» **INSTRUCTION**
Can you reproduce, word for word, the lines below that begin with the line containing "provided here: 4.24" and run through the final line, with both ends included?

» **RECORDS PROVIDED**
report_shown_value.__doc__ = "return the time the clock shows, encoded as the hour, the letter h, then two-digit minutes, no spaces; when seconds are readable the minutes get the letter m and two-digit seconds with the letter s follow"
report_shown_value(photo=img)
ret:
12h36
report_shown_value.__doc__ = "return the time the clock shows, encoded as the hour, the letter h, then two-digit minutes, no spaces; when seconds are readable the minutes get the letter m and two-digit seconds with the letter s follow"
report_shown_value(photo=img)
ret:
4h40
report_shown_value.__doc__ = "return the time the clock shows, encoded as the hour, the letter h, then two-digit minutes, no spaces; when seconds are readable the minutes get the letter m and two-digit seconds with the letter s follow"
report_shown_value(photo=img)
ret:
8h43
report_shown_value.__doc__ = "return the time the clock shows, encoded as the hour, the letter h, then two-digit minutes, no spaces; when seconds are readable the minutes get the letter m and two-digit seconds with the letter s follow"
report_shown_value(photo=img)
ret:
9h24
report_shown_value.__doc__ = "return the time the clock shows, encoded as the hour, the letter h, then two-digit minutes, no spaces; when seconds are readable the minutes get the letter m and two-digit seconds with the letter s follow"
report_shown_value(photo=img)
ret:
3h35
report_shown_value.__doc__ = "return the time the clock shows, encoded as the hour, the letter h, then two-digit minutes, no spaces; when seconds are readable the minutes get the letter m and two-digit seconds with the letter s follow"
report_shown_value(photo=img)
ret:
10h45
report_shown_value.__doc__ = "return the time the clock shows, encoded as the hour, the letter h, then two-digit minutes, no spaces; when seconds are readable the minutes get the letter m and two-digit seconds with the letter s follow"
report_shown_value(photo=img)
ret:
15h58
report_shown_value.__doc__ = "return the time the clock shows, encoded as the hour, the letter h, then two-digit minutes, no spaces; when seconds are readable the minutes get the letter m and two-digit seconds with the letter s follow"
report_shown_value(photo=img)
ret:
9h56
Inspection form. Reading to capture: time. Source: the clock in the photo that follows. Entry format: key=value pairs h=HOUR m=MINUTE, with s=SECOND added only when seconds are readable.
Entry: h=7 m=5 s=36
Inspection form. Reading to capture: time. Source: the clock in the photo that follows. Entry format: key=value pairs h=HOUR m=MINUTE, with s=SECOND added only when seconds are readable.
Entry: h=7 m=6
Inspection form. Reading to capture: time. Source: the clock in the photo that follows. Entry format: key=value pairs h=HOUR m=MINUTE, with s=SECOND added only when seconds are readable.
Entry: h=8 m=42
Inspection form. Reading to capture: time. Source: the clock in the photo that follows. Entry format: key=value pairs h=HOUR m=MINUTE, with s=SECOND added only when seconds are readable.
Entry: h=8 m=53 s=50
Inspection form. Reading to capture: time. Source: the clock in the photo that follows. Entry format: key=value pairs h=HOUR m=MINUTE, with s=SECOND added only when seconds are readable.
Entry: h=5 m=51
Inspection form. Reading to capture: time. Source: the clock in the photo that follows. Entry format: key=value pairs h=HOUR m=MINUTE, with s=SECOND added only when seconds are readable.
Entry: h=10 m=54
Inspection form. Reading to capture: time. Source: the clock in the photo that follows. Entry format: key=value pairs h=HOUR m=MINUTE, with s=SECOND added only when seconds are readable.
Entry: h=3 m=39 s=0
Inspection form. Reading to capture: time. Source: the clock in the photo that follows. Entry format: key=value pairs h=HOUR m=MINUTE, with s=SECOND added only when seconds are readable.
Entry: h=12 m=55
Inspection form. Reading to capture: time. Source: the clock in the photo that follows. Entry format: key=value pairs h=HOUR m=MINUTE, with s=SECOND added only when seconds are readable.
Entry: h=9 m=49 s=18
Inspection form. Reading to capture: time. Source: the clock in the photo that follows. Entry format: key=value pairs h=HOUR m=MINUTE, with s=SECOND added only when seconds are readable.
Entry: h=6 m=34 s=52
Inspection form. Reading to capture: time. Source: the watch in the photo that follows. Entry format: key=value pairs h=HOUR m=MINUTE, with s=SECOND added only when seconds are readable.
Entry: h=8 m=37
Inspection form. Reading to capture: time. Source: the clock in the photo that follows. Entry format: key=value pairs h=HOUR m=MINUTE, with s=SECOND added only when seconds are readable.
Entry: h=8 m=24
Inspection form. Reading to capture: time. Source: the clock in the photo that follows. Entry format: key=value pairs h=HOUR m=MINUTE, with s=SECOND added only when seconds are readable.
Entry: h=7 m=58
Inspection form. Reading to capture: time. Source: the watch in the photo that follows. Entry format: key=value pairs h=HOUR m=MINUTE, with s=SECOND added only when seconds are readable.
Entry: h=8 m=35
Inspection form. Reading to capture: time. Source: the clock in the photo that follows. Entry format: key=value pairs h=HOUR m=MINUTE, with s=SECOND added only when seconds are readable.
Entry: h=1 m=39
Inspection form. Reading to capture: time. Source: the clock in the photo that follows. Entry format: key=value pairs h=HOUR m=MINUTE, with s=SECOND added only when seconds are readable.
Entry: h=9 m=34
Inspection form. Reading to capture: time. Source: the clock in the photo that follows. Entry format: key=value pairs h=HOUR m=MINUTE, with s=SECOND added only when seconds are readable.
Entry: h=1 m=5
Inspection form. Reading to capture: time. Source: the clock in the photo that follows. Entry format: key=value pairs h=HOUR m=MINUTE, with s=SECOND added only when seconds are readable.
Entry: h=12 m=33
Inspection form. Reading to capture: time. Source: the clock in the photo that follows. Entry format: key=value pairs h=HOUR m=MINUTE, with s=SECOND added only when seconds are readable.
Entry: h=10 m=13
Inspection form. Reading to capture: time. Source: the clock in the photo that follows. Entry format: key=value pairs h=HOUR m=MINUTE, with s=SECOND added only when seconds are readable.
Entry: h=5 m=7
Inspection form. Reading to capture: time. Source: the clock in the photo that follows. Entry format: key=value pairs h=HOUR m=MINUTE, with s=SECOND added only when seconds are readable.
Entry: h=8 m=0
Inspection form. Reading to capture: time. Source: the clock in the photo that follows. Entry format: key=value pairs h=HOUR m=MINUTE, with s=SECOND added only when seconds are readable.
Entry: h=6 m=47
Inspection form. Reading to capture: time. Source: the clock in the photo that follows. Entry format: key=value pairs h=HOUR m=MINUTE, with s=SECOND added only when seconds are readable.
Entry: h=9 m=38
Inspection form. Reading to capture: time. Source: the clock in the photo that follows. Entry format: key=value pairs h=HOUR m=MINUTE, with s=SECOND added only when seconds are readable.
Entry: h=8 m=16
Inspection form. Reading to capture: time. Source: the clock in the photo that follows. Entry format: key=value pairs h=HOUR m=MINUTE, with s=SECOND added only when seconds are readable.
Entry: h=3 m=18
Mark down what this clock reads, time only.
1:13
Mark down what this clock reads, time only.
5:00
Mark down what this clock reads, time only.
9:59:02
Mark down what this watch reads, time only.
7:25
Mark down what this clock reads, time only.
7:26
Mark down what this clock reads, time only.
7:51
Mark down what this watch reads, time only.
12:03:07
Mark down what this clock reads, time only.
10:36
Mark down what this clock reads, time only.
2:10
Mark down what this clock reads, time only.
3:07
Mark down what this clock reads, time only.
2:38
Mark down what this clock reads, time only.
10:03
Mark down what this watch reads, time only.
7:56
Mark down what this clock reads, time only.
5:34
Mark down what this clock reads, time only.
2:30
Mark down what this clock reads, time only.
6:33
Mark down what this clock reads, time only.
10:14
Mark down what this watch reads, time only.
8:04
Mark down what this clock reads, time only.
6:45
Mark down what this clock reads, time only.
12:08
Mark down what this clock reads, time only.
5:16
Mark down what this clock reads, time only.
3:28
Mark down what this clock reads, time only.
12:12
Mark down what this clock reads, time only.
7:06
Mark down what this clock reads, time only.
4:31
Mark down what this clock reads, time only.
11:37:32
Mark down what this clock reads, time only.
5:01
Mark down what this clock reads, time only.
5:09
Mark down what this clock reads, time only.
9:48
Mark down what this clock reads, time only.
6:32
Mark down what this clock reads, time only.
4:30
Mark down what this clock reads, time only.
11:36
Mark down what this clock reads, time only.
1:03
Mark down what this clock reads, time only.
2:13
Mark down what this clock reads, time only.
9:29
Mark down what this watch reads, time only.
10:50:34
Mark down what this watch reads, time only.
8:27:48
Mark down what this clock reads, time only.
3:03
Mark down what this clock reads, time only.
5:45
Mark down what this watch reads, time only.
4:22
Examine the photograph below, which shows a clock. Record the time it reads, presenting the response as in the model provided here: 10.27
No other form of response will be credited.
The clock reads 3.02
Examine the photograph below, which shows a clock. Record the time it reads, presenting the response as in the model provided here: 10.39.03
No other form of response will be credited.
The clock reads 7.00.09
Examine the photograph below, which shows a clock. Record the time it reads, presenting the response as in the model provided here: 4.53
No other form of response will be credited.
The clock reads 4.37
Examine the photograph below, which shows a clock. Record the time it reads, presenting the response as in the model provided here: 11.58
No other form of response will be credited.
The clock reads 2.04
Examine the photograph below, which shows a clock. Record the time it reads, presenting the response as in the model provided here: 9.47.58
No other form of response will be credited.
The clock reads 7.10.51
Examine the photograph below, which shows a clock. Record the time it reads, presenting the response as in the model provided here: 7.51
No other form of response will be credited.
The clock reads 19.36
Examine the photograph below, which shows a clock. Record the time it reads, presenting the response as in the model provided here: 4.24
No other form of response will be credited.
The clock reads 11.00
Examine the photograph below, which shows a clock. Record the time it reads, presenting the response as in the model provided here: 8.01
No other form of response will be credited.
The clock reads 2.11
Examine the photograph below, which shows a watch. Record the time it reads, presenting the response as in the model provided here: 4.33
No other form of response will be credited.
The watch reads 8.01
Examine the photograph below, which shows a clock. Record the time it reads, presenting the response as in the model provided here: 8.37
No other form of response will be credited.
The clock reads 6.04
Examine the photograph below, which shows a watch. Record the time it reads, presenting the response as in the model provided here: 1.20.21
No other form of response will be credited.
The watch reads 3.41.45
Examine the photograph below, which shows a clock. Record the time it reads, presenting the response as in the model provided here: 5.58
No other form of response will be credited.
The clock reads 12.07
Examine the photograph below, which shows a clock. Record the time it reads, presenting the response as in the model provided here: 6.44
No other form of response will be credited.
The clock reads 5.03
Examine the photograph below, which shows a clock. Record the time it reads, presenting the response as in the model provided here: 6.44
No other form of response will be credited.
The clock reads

» **RESULT FOR THIS EXERCISE**
Examine the photograph below, which shows a clock. Record the time it reads, presenting the response as in the model provided here: 4.24
No other form of response will be credited.
The clock reads 11.00
Examine the photograph below, which shows a clock. Record the time it reads, presenting the response as in the model provided here: 8.01
No other form of response will be credited.
The clock reads 2.11
Examine the photograph below, which shows a watch. Record the time it reads, presenting the response as in the model provided here: 4.33
No other form of response will be credited.
The watch reads 8.01
Examine the photograph below, which shows a clock. Record the time it reads, presenting the response as in the model provided here: 8.37
No other form of response will be credited.
The clock reads 6.04
Examine the photograph below, which shows a watch. Record the time it reads, presenting the response as in the model provided here: 1.20.21
No other form of response will be credited.
The watch reads 3.41.45
Examine the photograph below, which shows a clock. Record the time it reads, presenting the response as in the model provided here: 5.58
No other form of response will be credited.
The clock reads 12.07
Examine the photograph below, which shows a clock. Record the time it reads, presenting the response as in the model provided here: 6.44
No other form of response will be credited.
The clock reads 5.03
Examine the photograph below, which shows a clock. Record the time it reads, presenting the response as in the model provided here: 6.44
No other form of response will be credited.
The clock reads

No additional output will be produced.